Thursday, January 25th 2001, 12:00 am
Billy Ray Fox, 35, was scheduled to receive a deadly dose of drugs shortly after 9 p.m. at Oklahoma State Penitentiary for the July 3, 1985, murders of three night employees at Wynn's IGA.
Fox was convicted along with Mark Andrew Fowler of the murders of Chumpon Chaowasin, 44, Rick Cast, 33, and John Barrier, 27.
Fowler was executed Tuesday night.
Though both Fowler and Fox blamed each other for the murders during their trial, Fox did not request a clemency hearing and had no emergency appeals pending, said Charlie Price, a spokesman for the attorney general's office.
Store owner Gordon Wynn knew Fox and his three victims, each of whom was attending college at the University of Central Oklahoma when they were killed.
"They were just great guys, going to college to try to make better lives for themselves," Wynn said of the victims.
Wynn described Cast as a golfer and amateur photographer, while Barrier was an avid bowler.
Chaowasin was a Taiwan native working toward a master's degree.

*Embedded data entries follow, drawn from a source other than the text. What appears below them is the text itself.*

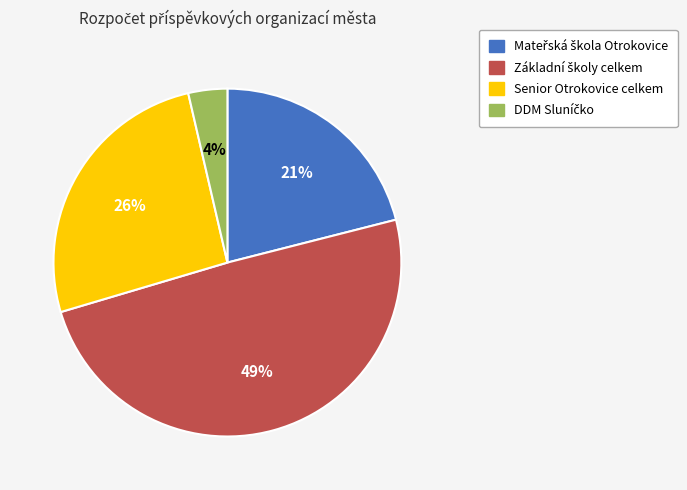

The Senior Otrokovice celkem slice represents 16% of the pie. True or false?

False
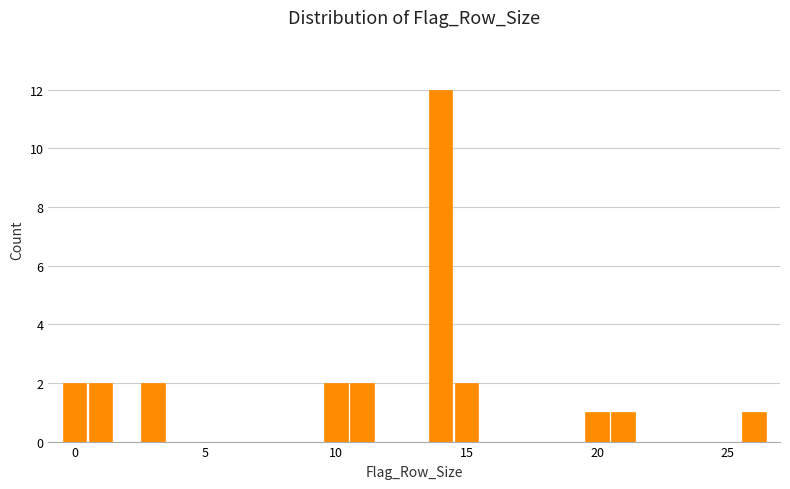

Around what value on the x-axis is the tallest bar? Give the approximate position of its centre, as read against the axis.

14.0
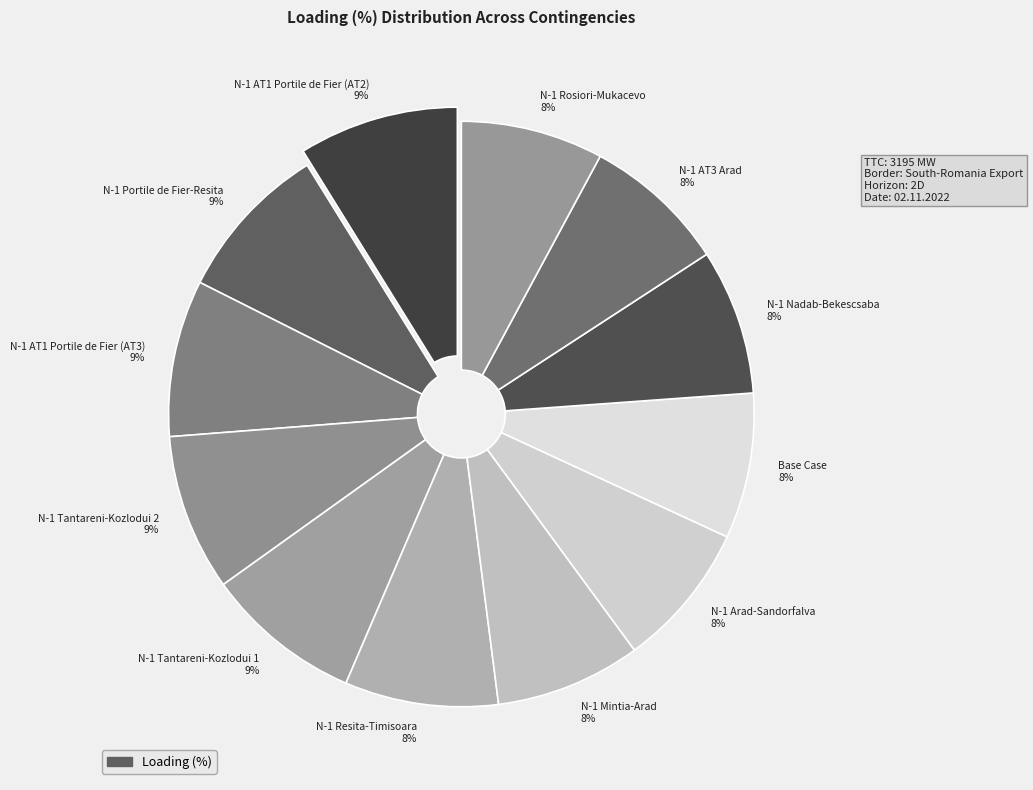

To the nearest percent, what is the average slice percentage?

8%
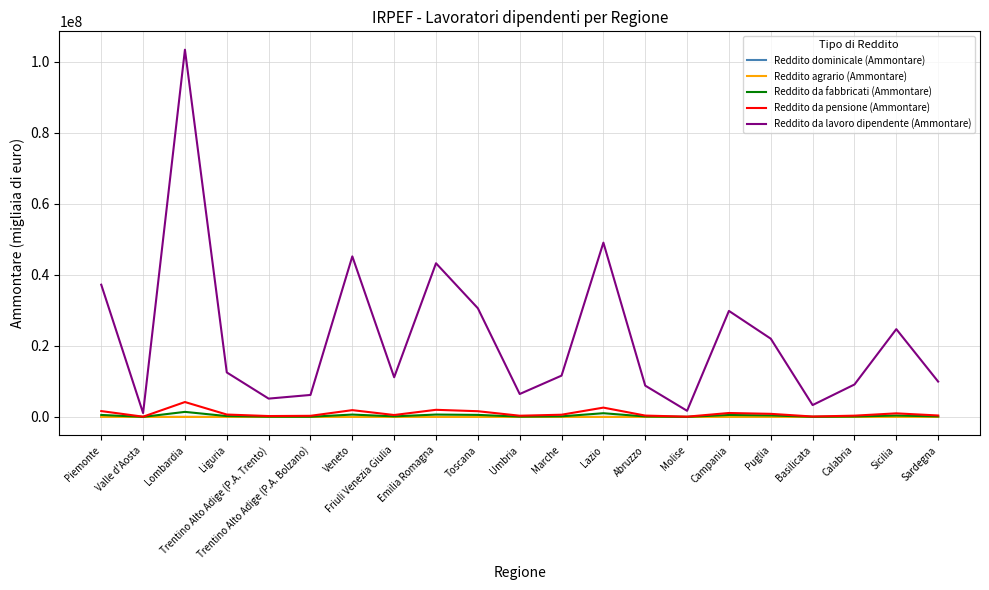

How many distinct data groups are displayed?

5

Wynn also remembers Fox, a kid from a good family who worked his way up to assistant manager until his work began to slack. He was fired about six months before the robbery.
"I don't know what happened, but he started messing up and we had to let him go," Wynn said.
Two days before the murders, acquaintances said Fox approached Fowler about robbing the grocery store, to which he still had keys to the door and cash register.
Armed with shotguns they took from their roommates, the two shot to death Chaowasin and Cast, while Barrier was stabbed nine times and bludgeoned with a shotgun.
Officials never determined who shot whom, but concluded that one person could not have committed all three murders.
A 16-year-old girl who worked at the store found the bodies of the victims lying side-by-side in a large pool of blood in a back room of the store.
Fox and Fowler got away with $1,200 in cash. The afternoon following the murder Fowler paid off some debts and threw a party for some friends, serving steaks and food he took from the store.
Fox bought clothes and jewelry at an Oklahoma City mall. Both were arrested that night.
Fox did not request a special last meal. He went on a weeklong hunger strike earlier this month to protest the death penalty, Corrections Department spokesman Jerry Massie said.
About 10 friends and family members of the victims planned to be at the prison for the execution, including several who watched Fowler die Tuesday night.
Four years ago, Wynn sold the store where Cast, Barrier and Chaowasin were killed. He now sells real estate in Edmond, though he said he is constantly reminded of the murders.
"I have been asked about it often. Someone has brought it up to me maybe once a week after it first happened and then about once a month later on," Wynn said. "It's been a part of my life."